Quite wide. eOne have been very supportive. It’s on for a week in the usual cinemas, then, depending on the audience, more widely. They’re also keen to show it outside cinemas. Lots of people do not go to art house cinemas! So eOne will make it available for community centres, trade unions, rooms above pubs. Food banks too! If they want to show it. As a fund raiser, for discussion, whatever use it might have. For a modest fee. Anyone interested should email Ben Metcalf on [email protected].

The film is deeply moving, painful at times. I don’t think I’ve ever been so affected by a scene about someone who never appears – or rather, only appears in a little photograph. The scene where Daniel talks about his wife is so touching. All through the film there’s this sense that things should be different. In this scene though things can’t be different. How did that scene come about?

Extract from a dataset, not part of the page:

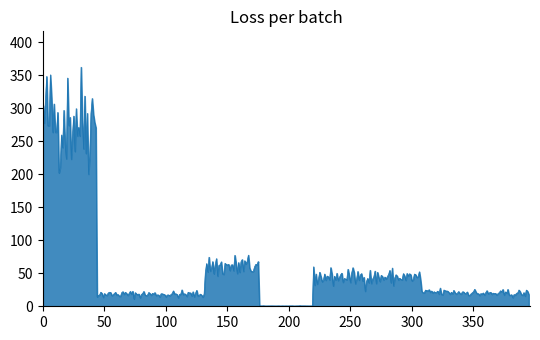

What is the difference between the maximum and minimum values?

361.5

Well, it’s in the writing. Dave plays it very gently, truthfully. It’s about him containing his emotion. But in terms of plot we needed someone who was isolated, didn’t have a family, or that would have changed the relationship with Katie. It’s a beautifully written scene.

It’s not just the writing though, or the acting. Where did you get the photograph? Who was the person?

It’s about part of the state that’s punishing people

Well, we cast an actor. A photographer, who I know well and I’ve worked with for a long time, went out with her for a day and took pictures in different parts of Newcastle. And it was important that Dan had a memory of his wife, so they had to spend time together. It’s the result of a huge collective effort.

So far you’ve made more than 50 films. If you had to recommend three of those for people to see, which would they be? Which are you most pleased with.

I don’t know what to say. Not at all. You know, they’re all your children.